They see me eatin’, they hatin’
La France et le reste du monde occidental assument pleinement leur fétichisme pour la nourriture depuis que poster des photos de son hamburger dégoulinant – ou de sa pomme coupée en rondelles – sur les réseaux sociaux est devenu un sport international. Le Foodporn, délicate alliance d’exhibitionnisme et de voyeurisme destiné à faire saliver ses followers, aurait pu s’arrêter là. On avait déjà atteint l’apogée de ce que Barthes qualifiait de « cuisine ornementale » ou « cuisine de rêve, dont la consommation peut très bien être épuisée par le seul regard » dans ses Mythologies. C’était sans compter sur une tendance grandissante née en Corée du Sud : le muk bang (littéralement manger et diffuser). Reprenant le principe du Dîner de la star, avec trois fois plus de nourriture, le muk bang consiste à diffuser en live stream des images de soi en train de manger, parfois pendant plusieurs heures et devant des centaines de personnes. L’intérêt d’un tel divertissement peut sembler limité quand on n’est pas un adepte de la théorie de Warhol selon laquelle « plus on regarde exactement la même chose, plus elle perd tout son sens, et plus on se sent bien, avec la tête vide. »
# # #
**SÉRIE DE CONSIGNES**
A – D'après le texte sur le muk bang, dans quel pays cette tendance est-elle née ?
B – Poursuivez le texte sur le muk bang à partir de sa dernière phrase.
Les données qui suivent sont indépendantes du texte sur le muk bang.

**DONNÉES FOURNIES**
# # #
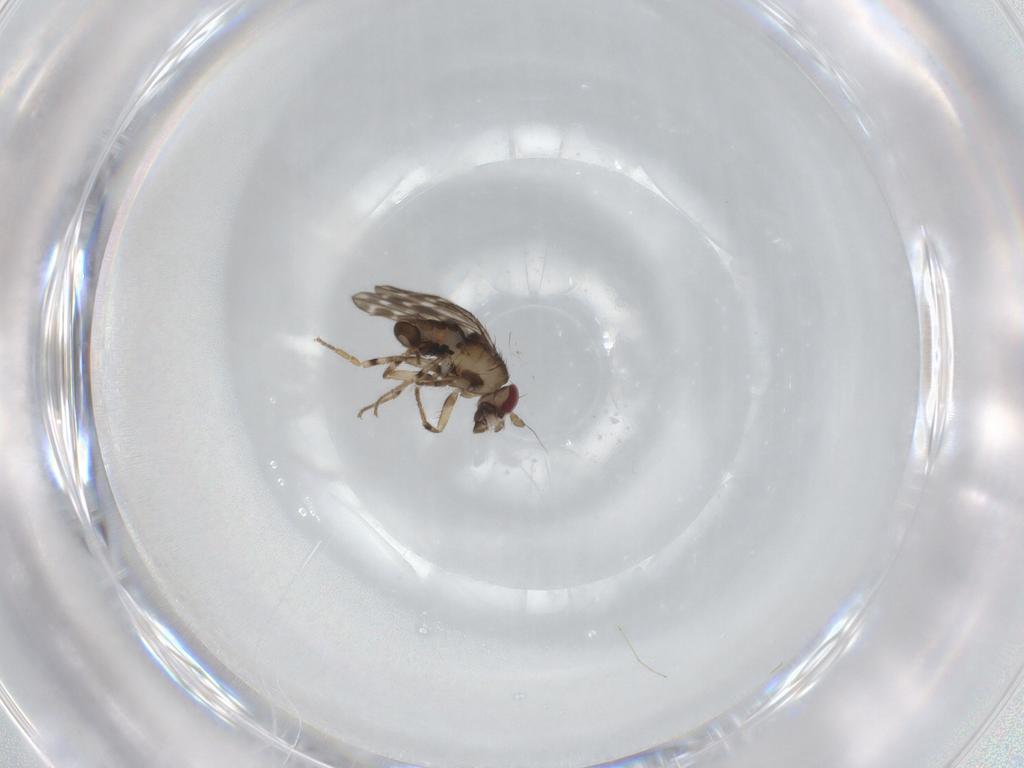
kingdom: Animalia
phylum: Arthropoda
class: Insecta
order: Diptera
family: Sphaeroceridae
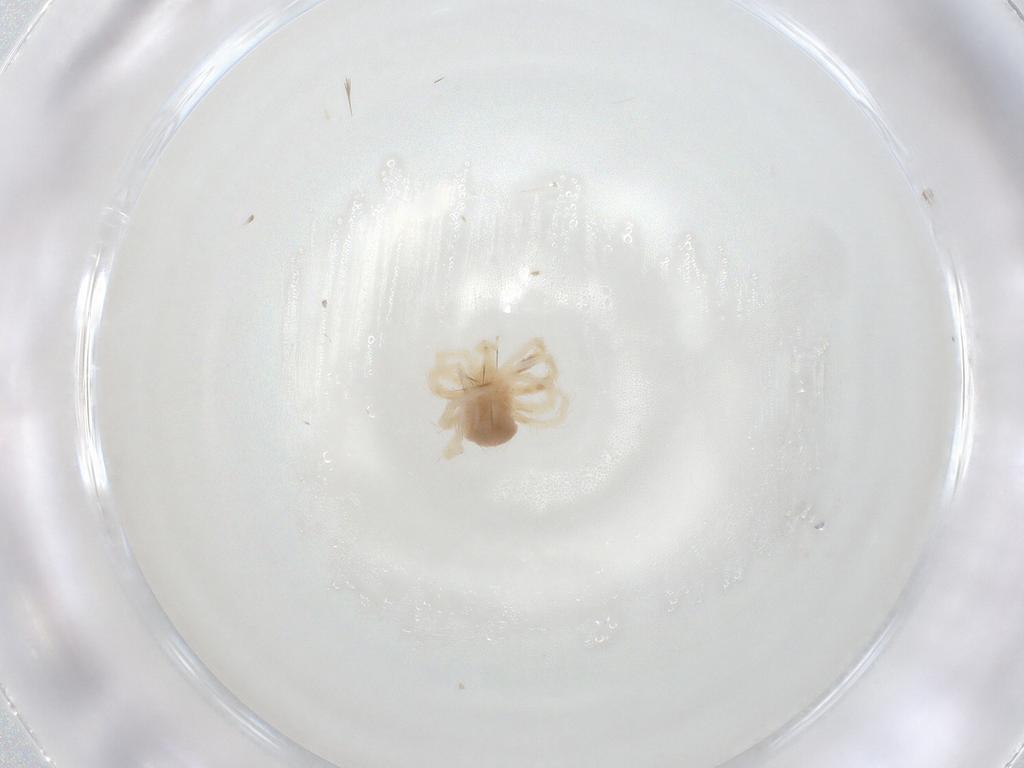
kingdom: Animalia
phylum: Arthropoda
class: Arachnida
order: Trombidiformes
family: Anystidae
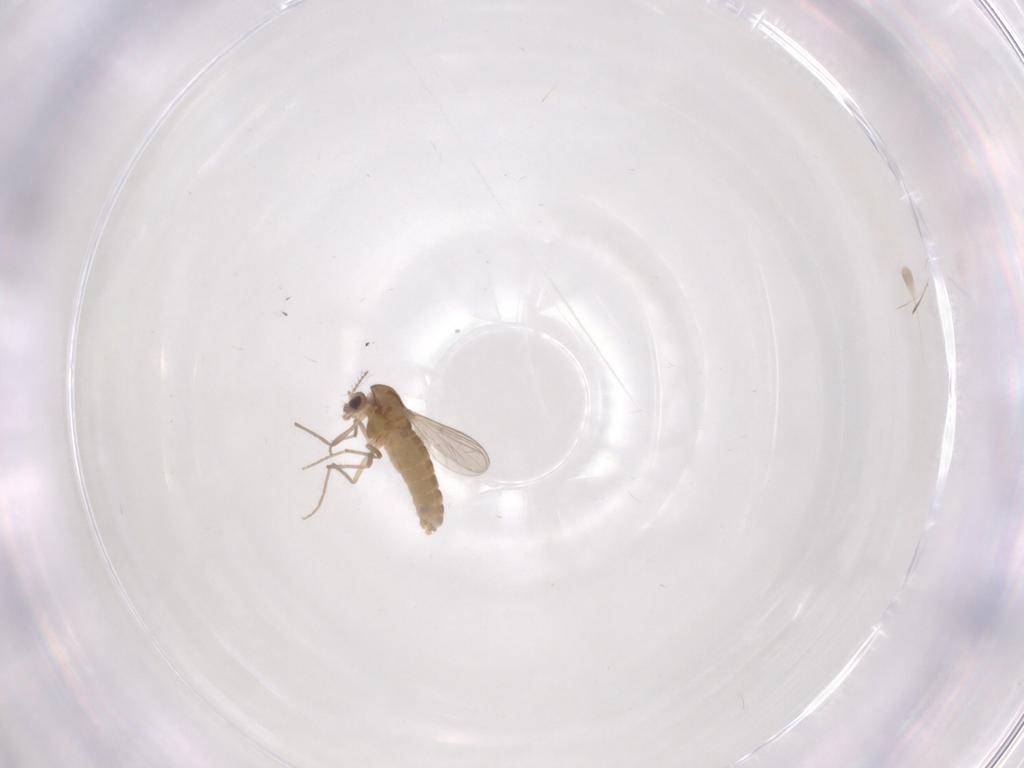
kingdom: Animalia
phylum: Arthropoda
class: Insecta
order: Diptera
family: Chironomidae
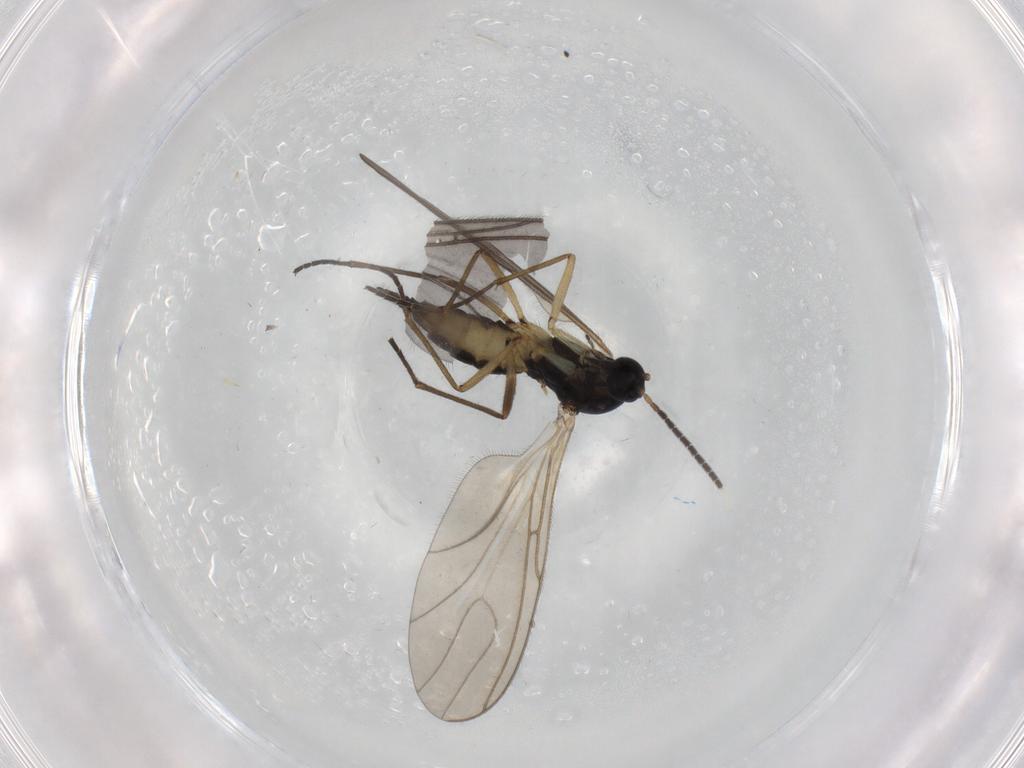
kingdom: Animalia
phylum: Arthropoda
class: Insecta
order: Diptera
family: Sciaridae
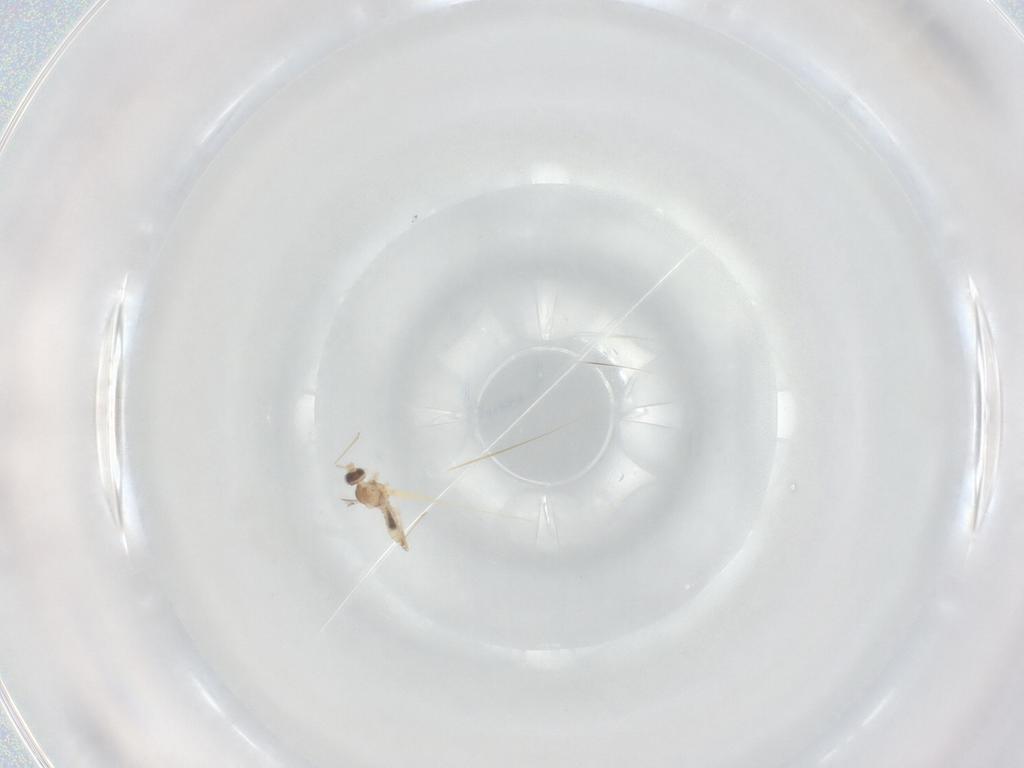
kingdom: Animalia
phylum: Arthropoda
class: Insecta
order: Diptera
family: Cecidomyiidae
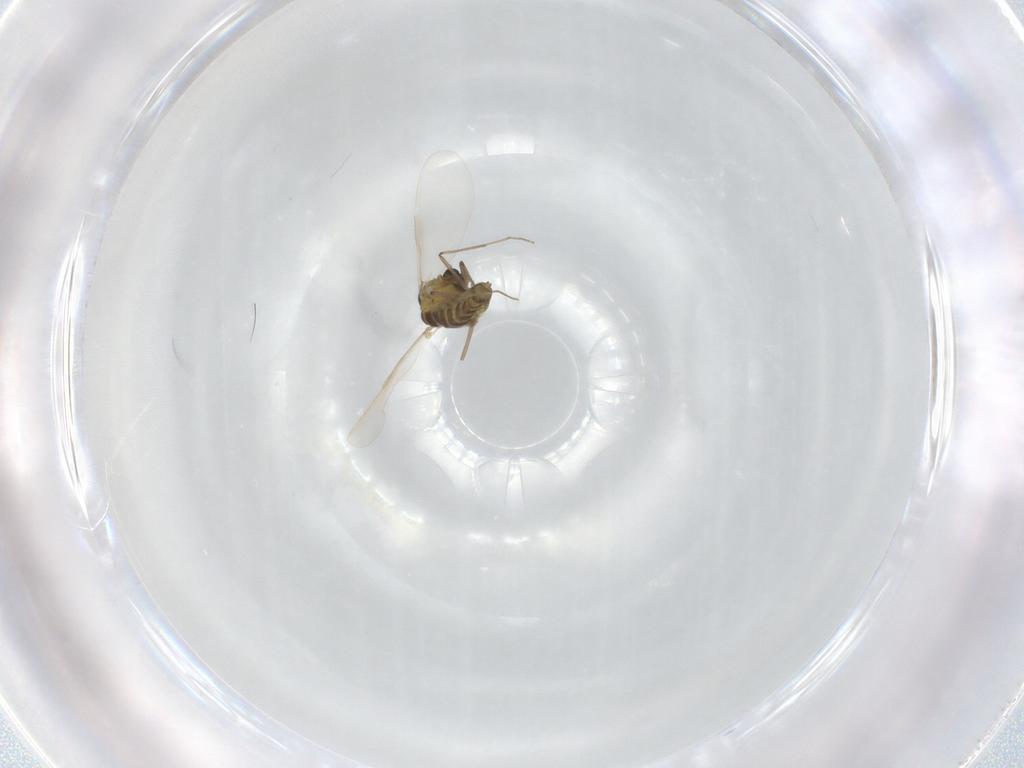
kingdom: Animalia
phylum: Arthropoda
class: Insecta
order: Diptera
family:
# # #
**RÉSULTATS DE L'EXERCICE**
A – En Corée du Sud.

B –
Korea Now
Permettre aux spectateurs de se sentir bien est effectivement le but recherché. Mais le fait que le phénomène ait pris tant d’ampleur en Corée du Sud n’est pas anodin et est révélateur d’une réalité moins gaie. Un habitant sur quatre y vivrait seul selon The Independant, la communication virtuelle étant parfois l’unique alternative à la solitude. Le muk-bang est en effet avant tout une nouvelle forme de communication, d’interaction et de partage, et cela prend tout son sens en Corée où le terme « famille » signifie littéralement « ceux qui mangent ensembles ». En Corée peut-être plus qu’ailleurs, manger est une activité profondément sociale. Il s’agit alors pour les BJ’s (broadcast jockey), soit les acteurs de ces festins, d’établir une véritable relation avec leur public en discutant avec eux grâce à un live chat. Les conversations sont à l’image de la plupart des dîners en famille, ayant une dimension plus phatique, recherchant d’avantage le contact que la discussion philosophique. Il s’agit de manger dans la bonne humeur donc, et en communauté puisque commensalité rime avec convivialité. Le Muk Bang en tant que réinstauration d’un temps de sociabilité autour du repas pourrait alors être une réponse à l’individualisme triomphant et au vagabondage alimentaire solitaire qui en découle. Les BJ’s prennent en général le contre pied le principe du fast-food : ils prennent leur temps et vont parfois jusqu’à préparer méticuleusement leurs plats en direct.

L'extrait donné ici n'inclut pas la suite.